• _Assigned task_
Word for word, retype the lines from the one containing "- Add a Mushroom" to the last line of the data below, both ends included.
(Beginning of Given information)
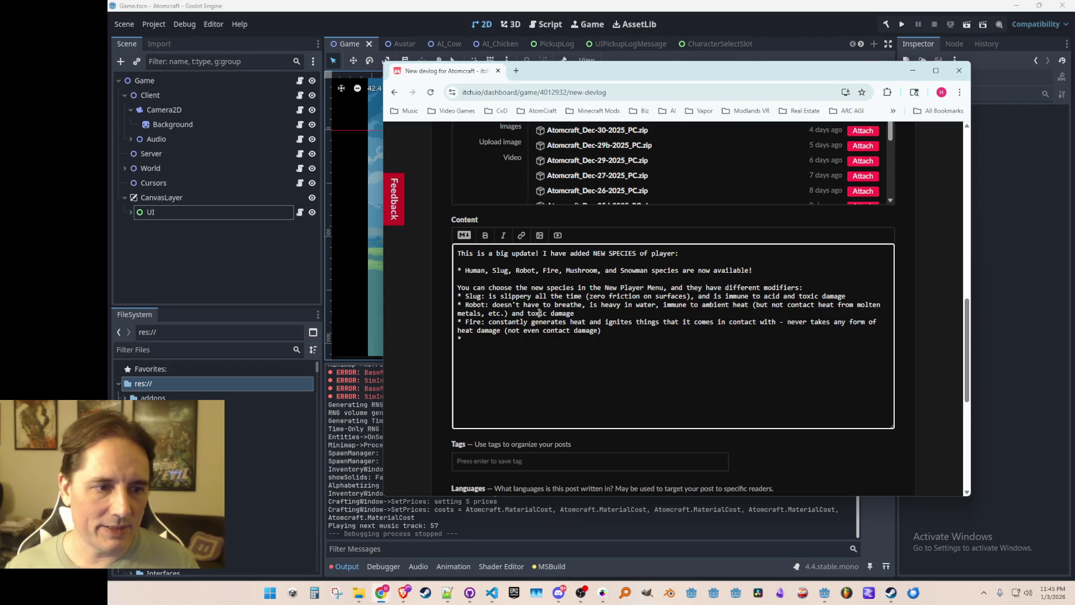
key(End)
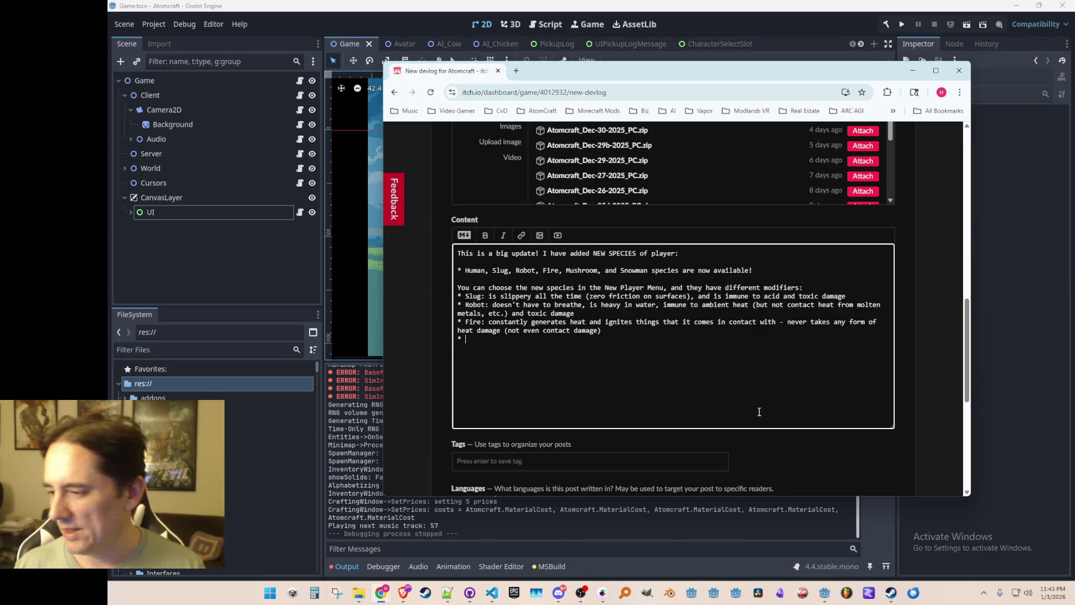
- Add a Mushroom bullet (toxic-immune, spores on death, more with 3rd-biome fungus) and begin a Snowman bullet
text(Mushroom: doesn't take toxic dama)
(End of Given information)
• _Exercise solution_
- Add a Mushroom bullet (toxic-immune, spores on death, more with 3rd-biome fungus) and begin a Snowman bullet
text(Mushroom: doesn't take toxic dama)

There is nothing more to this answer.